Where the model is confident, it is confident because the ground agrees with it: the width and paving of the Herodian street running along the Temple Mount's western wall, the layout of the grand priestly-class houses uncovered in the Jewish Quarter, the line of the wall separating the Upper and Lower Cities. Where it is not confident, and where scholars continue to disagree, is chiefly the layout of the northern defensive lines, the so-called Third Wall, whose course and even whose builder remain argued over, and the precise footprint of the Temple sanctuary, which no excavation can settle because nothing of the building itself remains in place to be dug. The model's makers have had to choose a version of the disputed sections; other reconstructions choose differently.

1967 - presentThe record

A model corrected by the dig

Following the Jewish Quarter and Temple Mount excavations that began after 1967, and the continuing City of David excavations to the south, sections of the model have been rebuilt to reflect what was found in the ground: the course of the Herodian street beneath the Western Wall, the plan of Second Temple-period houses in the Jewish Quarter, and the layout of the Lower City. The model is treated by its custodians not as a finished artefact but as a reconstruction kept current with the archaeological record.

Israel Museum, Jerusalem
Late 1960s - 1980s
Jewish Quarter excavations reveal Second Temple-period houses, prompting revisions to the model's Upper City.
Ongoing
City of David excavations continue to refine understanding of the Lower City and the eastern slope, feeding further corrections.

Why a model counts as evidence

A scale model is not a primary source in the way a coin or an inscription is. Nobody in the first century built it, and no ancient hand shaped its walls. What makes it evidence rather than illustration is the discipline it has been held to since 1966: every building placed on it answers to a source, textual or excavated, and every correction made to it since has been forced by a dig rather than by taste. The model does not tell visitors what Jerusalem might have looked like. It tells them, section by section, what a named body of textual and archaeological evidence currently supports, and it has been willing to be wrong and rebuilt in public when that evidence changed.

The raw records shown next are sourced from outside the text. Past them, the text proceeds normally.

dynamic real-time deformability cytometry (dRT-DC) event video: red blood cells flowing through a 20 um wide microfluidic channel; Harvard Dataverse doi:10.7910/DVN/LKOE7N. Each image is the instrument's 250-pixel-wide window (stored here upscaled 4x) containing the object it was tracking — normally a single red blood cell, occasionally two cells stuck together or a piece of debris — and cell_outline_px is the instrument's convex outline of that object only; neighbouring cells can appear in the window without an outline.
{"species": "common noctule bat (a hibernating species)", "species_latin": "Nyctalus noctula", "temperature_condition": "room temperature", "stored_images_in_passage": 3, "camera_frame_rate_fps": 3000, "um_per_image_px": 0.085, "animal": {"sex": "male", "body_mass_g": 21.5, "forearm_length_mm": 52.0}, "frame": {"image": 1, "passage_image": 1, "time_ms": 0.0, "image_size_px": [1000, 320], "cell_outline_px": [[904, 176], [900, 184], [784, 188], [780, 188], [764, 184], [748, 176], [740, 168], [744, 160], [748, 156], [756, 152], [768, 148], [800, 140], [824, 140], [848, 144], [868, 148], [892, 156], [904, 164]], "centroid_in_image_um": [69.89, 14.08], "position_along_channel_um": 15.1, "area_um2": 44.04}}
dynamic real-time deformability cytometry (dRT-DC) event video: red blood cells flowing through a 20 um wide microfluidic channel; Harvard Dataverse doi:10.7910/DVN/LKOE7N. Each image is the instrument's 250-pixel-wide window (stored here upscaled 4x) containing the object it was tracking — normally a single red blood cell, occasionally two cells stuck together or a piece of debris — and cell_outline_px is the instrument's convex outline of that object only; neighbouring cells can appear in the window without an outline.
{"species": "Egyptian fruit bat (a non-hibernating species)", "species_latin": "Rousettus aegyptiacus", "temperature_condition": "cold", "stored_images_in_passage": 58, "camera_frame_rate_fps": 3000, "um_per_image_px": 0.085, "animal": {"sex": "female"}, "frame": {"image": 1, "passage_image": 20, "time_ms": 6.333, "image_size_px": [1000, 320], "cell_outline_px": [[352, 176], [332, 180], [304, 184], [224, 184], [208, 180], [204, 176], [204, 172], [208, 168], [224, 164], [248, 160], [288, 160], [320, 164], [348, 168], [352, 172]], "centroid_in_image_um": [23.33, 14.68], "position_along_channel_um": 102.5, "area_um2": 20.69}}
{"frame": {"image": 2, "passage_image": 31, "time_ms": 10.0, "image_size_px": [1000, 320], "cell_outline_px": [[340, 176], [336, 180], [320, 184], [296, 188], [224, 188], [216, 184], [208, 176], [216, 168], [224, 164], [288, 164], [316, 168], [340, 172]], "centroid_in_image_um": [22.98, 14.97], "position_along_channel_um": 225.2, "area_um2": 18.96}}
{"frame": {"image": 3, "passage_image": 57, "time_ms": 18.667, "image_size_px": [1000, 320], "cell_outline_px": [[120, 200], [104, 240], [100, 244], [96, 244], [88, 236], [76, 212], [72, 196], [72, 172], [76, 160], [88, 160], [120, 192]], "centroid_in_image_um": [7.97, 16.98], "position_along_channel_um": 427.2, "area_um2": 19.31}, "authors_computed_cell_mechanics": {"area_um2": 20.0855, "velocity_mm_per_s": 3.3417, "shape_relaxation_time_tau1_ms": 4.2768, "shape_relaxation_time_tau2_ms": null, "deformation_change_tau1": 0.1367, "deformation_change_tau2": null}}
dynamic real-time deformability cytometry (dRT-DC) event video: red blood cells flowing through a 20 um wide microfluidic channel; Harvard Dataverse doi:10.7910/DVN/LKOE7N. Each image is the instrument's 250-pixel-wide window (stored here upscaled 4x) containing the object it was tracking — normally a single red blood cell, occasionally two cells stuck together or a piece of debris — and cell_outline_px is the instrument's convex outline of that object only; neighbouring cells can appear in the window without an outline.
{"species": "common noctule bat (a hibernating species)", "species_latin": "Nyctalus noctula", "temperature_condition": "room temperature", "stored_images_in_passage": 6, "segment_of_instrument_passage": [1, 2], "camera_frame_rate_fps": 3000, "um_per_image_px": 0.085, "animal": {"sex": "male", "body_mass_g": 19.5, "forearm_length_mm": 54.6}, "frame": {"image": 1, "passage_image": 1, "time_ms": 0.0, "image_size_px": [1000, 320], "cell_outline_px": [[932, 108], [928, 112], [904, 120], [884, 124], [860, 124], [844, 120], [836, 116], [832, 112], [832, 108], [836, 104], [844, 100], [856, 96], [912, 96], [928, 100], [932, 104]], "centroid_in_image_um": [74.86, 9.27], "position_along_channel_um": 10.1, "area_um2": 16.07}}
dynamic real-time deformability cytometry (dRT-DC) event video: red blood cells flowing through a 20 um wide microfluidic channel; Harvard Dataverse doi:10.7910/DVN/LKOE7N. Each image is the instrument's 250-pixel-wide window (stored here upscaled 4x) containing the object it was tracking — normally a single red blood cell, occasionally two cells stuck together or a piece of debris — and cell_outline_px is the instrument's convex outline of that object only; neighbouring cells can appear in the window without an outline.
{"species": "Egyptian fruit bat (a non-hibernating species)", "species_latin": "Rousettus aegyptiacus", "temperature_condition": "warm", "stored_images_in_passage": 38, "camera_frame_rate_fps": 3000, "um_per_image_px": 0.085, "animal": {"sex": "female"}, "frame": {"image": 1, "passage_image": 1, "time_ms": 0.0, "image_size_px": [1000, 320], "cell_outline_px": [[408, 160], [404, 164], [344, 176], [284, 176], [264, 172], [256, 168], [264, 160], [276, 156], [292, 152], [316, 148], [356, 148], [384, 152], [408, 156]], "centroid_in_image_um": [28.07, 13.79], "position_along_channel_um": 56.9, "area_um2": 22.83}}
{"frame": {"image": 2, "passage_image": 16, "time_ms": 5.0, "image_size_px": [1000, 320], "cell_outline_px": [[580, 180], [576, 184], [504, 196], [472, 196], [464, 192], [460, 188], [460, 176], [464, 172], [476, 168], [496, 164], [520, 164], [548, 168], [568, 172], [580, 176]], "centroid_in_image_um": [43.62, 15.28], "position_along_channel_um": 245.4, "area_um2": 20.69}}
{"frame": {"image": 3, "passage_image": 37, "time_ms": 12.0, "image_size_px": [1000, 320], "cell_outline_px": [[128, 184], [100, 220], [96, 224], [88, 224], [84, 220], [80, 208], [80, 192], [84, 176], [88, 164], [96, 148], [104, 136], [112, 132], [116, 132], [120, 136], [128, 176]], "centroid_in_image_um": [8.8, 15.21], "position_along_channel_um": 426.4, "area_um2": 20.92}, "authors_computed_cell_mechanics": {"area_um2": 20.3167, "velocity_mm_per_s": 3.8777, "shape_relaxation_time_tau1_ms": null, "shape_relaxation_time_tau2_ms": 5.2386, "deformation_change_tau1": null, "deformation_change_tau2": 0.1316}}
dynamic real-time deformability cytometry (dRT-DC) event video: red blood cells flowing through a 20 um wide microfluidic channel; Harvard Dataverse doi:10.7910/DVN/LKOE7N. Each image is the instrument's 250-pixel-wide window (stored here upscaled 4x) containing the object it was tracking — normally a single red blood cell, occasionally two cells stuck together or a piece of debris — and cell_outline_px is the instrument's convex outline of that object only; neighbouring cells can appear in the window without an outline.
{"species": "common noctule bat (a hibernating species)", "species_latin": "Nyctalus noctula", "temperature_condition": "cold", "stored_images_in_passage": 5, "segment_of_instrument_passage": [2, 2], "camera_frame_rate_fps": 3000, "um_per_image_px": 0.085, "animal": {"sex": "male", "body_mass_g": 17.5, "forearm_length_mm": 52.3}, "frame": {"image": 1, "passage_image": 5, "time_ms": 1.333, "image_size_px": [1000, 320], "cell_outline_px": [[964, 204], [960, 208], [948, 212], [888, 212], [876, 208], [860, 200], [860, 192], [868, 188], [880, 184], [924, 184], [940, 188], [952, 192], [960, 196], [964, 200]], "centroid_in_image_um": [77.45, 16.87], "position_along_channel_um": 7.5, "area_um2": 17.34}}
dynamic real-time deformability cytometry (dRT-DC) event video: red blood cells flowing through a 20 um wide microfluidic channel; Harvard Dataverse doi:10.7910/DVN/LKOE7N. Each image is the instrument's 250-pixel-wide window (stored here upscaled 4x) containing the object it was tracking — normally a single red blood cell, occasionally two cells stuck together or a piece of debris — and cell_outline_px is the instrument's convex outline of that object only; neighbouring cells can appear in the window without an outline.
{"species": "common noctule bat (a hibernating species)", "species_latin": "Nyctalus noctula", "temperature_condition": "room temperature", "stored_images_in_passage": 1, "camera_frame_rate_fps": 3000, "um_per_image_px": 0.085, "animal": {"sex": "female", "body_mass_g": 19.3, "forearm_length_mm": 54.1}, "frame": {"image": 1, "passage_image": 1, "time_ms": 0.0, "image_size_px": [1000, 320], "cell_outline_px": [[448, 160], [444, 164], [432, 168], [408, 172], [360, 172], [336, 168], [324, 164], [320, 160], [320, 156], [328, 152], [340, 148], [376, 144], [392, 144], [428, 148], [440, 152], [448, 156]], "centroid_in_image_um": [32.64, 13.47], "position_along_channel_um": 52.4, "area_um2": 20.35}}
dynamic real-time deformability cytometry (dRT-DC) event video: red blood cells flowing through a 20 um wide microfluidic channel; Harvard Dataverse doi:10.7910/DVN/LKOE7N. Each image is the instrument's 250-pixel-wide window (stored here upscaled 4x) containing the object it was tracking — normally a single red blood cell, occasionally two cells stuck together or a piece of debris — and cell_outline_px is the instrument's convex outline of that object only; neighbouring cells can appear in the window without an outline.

That is a rarer discipline than it sounds. It is easy to make a beautiful reconstruction of a lost city; it is harder to keep updating one for sixty years as the ground contradicts it, section by section, and to let visitors see the seams. The Holyland Model has done both, which is why archaeologists send students to look at it and not only tourists.

The model did not wait for the excavations to agree with it. It has spent sixty years being corrected by them, in public, one rebuilt section at a time.